Can't believe I've not seen this discussion before, which 1 & 2 certainly sound like a great proposal. Will get on reviewing / testing the PR.
Overview
Right now MRTK creates a "Body" game object which contains a camera. The camera's position is determined by a combination of headset tracking and teleporting. Though the name "Body" seems to imply that it is either a virtual body (positioned beneath the headset) or a tracked object that represents the body (e.g, positioned by a vive tracker puck), but it is neither. The "Body" position is determined by teleporting. Furthermore, it seems to mostly exist sitting around somewhere on the real world ground, something that "Bodies" usually don't do.
Step 1) Give Body a better name
We should rename it MixedRealityPlayspace.
Feel free to skip to the next section. Here's an interesting philosophy to think about. The MixedRealityPlayspace GameObject actually represents a tracker agnostic reference point to convert from arbitrary tracker spaces into Unity World Space Coordinates. It essentially defines a "Reality Space Coordinate System".
In the case of a stationary tracker, like a Vive Lighthouse, 0,0,0 in tracker space happens to always line up exactly with Reality Space 0,0,0. It would also line up exactly with Unity World Space 0,0,0, except that when you teleport they get offset by the distance you teleported. So why do we need a Reality Space Coordinate System if always lines up with the position the tracker is reporting?
Consider non-stationary trackers, like Oculus Go, HoloLens, or a headset mounted Leap Motion. These devices might start up anywhere in their playspace, and they're always tracking relative to something else (in most cases, relative to the headset). In the case of non-visible WMR controllers, they're essentially tracked relative to where they were last seen by the headset. So we have to combine a whole host of inconsistent tracker spaces; and these tracker spaces may even move relative to the Unity World Space. (Picture graph paper pinned to a leap motion which is attached to a headset as it moves through Unity World Space).
None of these tracker spaces are aware of each other, or share any kind of common reference. So we have to choose an arbitrary point (or really, we let the platform choose, but from an MRTK user's perspective it's arbitrary), and calibrate each tracker to that point. That way controllers, hands, cameras, bodies, pucks, and world anchors all appear to align correctly, and when we teleport, they all receive the teleport's offset uniformly.
Step 2) Add an accessor to MixedRealityManager
Anybody trying to place tracked game objects (for instance, someone implementing Vuforia support to position printed cards relative to a camera) will need to be able to get at the shared space. As far as I can tell, there's no way to request the Body component other than finding the name in the scene (could be wrong, haven't looked too hard). We should add a GetMixedRealityPlayspace() accessor.
As a sidenote, there's space for a GetMixedRealityPlayspace(Int PlayerIndex) which could get a play space object for a player in a multiplayer game, while GetMixedRealityPlayspace() always returns the local player's playspace, and would return null on a dedicated server).

(Work instruction 1):
Answer these questions about the MRTK playspace proposal:
(a) What new name is proposed for the "Body" game object?
(b) According to the proposal, what determines the "Body" position?
(c) What accessor should be added to MixedRealityManager?
(Work instruction 2):
Reproduce the part of the MRTK playspace proposal starting with "Step 2) Add" and going on through "a GetMixedRealityPlayspace() accessor.".
The records have no connection to the MRTK playspace proposal.

(Supplied information):
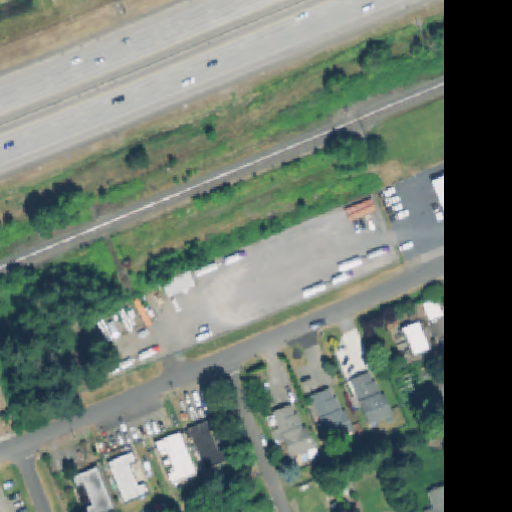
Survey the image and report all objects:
road: (128, 53)
road: (185, 75)
railway: (256, 165)
building: (471, 184)
building: (471, 185)
road: (459, 230)
road: (485, 250)
road: (442, 268)
building: (178, 284)
road: (484, 328)
building: (415, 336)
building: (415, 339)
road: (224, 360)
building: (463, 382)
building: (459, 384)
building: (370, 398)
building: (372, 399)
building: (328, 409)
building: (445, 409)
building: (452, 412)
building: (332, 415)
building: (291, 430)
building: (294, 431)
road: (253, 436)
building: (465, 439)
building: (464, 440)
building: (209, 442)
building: (206, 445)
road: (10, 450)
road: (365, 452)
building: (178, 456)
building: (175, 458)
building: (128, 477)
road: (33, 479)
building: (126, 479)
building: (95, 488)
building: (94, 490)
building: (504, 497)
building: (504, 498)
building: (444, 500)
building: (446, 500)
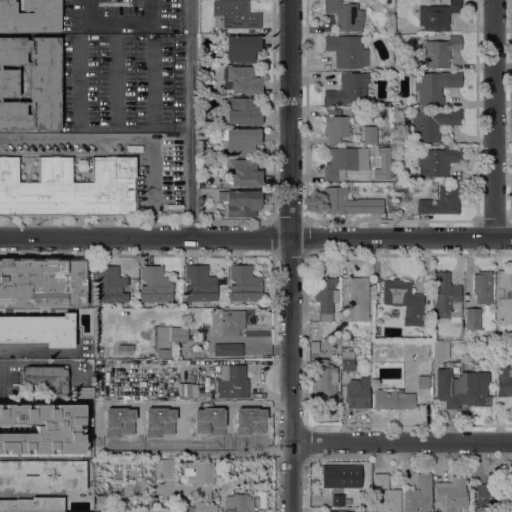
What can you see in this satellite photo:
building: (235, 14)
building: (343, 14)
building: (29, 15)
building: (234, 15)
building: (344, 15)
building: (436, 15)
building: (438, 15)
building: (30, 16)
road: (120, 23)
building: (240, 48)
building: (241, 48)
building: (345, 51)
building: (346, 51)
building: (439, 51)
building: (439, 52)
building: (241, 80)
building: (242, 80)
road: (77, 81)
building: (29, 83)
building: (30, 83)
building: (433, 86)
building: (435, 86)
building: (347, 90)
building: (348, 90)
building: (241, 110)
building: (243, 111)
road: (494, 117)
road: (190, 118)
building: (429, 124)
building: (431, 124)
building: (335, 128)
building: (335, 128)
building: (368, 134)
building: (369, 135)
road: (124, 136)
building: (238, 140)
building: (239, 140)
building: (386, 149)
building: (344, 161)
building: (436, 161)
building: (437, 161)
building: (345, 162)
building: (242, 173)
building: (243, 173)
building: (68, 187)
building: (69, 189)
building: (442, 200)
building: (440, 201)
building: (240, 202)
building: (347, 202)
building: (239, 203)
building: (349, 203)
building: (415, 217)
road: (255, 236)
road: (137, 255)
road: (290, 255)
building: (42, 282)
building: (42, 282)
building: (109, 284)
building: (153, 284)
building: (200, 284)
building: (243, 284)
building: (244, 284)
building: (110, 285)
building: (155, 285)
building: (481, 287)
building: (483, 288)
building: (325, 293)
building: (504, 296)
building: (359, 297)
building: (503, 297)
building: (326, 298)
building: (445, 298)
building: (447, 298)
building: (402, 300)
building: (404, 300)
building: (355, 301)
building: (336, 311)
building: (347, 314)
building: (471, 318)
building: (473, 319)
building: (225, 322)
building: (226, 322)
building: (37, 329)
building: (38, 329)
building: (177, 333)
building: (178, 334)
building: (334, 334)
building: (344, 338)
building: (227, 349)
building: (438, 349)
building: (439, 349)
building: (228, 350)
road: (39, 353)
building: (346, 354)
building: (345, 360)
building: (346, 364)
building: (43, 377)
building: (44, 380)
building: (324, 380)
building: (325, 380)
building: (231, 381)
building: (504, 381)
building: (232, 382)
building: (421, 382)
building: (423, 382)
building: (504, 382)
building: (460, 388)
building: (461, 388)
building: (187, 389)
building: (356, 392)
building: (83, 393)
building: (357, 393)
building: (391, 399)
building: (393, 399)
building: (127, 406)
building: (159, 407)
building: (160, 409)
road: (210, 411)
building: (33, 412)
building: (40, 428)
building: (85, 429)
building: (176, 434)
building: (192, 434)
building: (200, 435)
building: (0, 439)
road: (401, 442)
building: (12, 448)
building: (168, 452)
building: (163, 466)
building: (167, 469)
building: (196, 472)
building: (197, 472)
building: (339, 476)
building: (332, 479)
building: (39, 482)
building: (39, 483)
building: (488, 490)
building: (450, 493)
building: (452, 493)
building: (484, 494)
building: (383, 495)
building: (385, 495)
building: (417, 495)
building: (419, 495)
building: (330, 498)
building: (337, 499)
building: (348, 499)
building: (102, 502)
building: (237, 502)
building: (239, 502)
building: (203, 507)
building: (510, 507)
building: (205, 508)
building: (190, 509)
building: (482, 509)
building: (322, 511)
building: (346, 511)
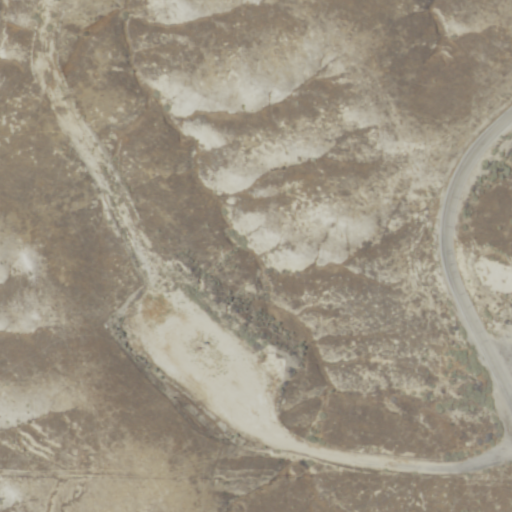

(Answer 1):
(a) MixedRealityPlayspace
(b) Teleporting
(c) GetMixedRealityPlayspace()

(Answer 2):
Step 2) Add an accessor to MixedRealityManager
Anybody trying to place tracked game objects (for instance, someone implementing Vuforia support to position printed cards relative to a camera) will need to be able to get at the shared space. As far as I can tell, there's no way to request the Body component other than finding the name in the scene (could be wrong, haven't looked too hard). We should add a GetMixedRealityPlayspace() accessor.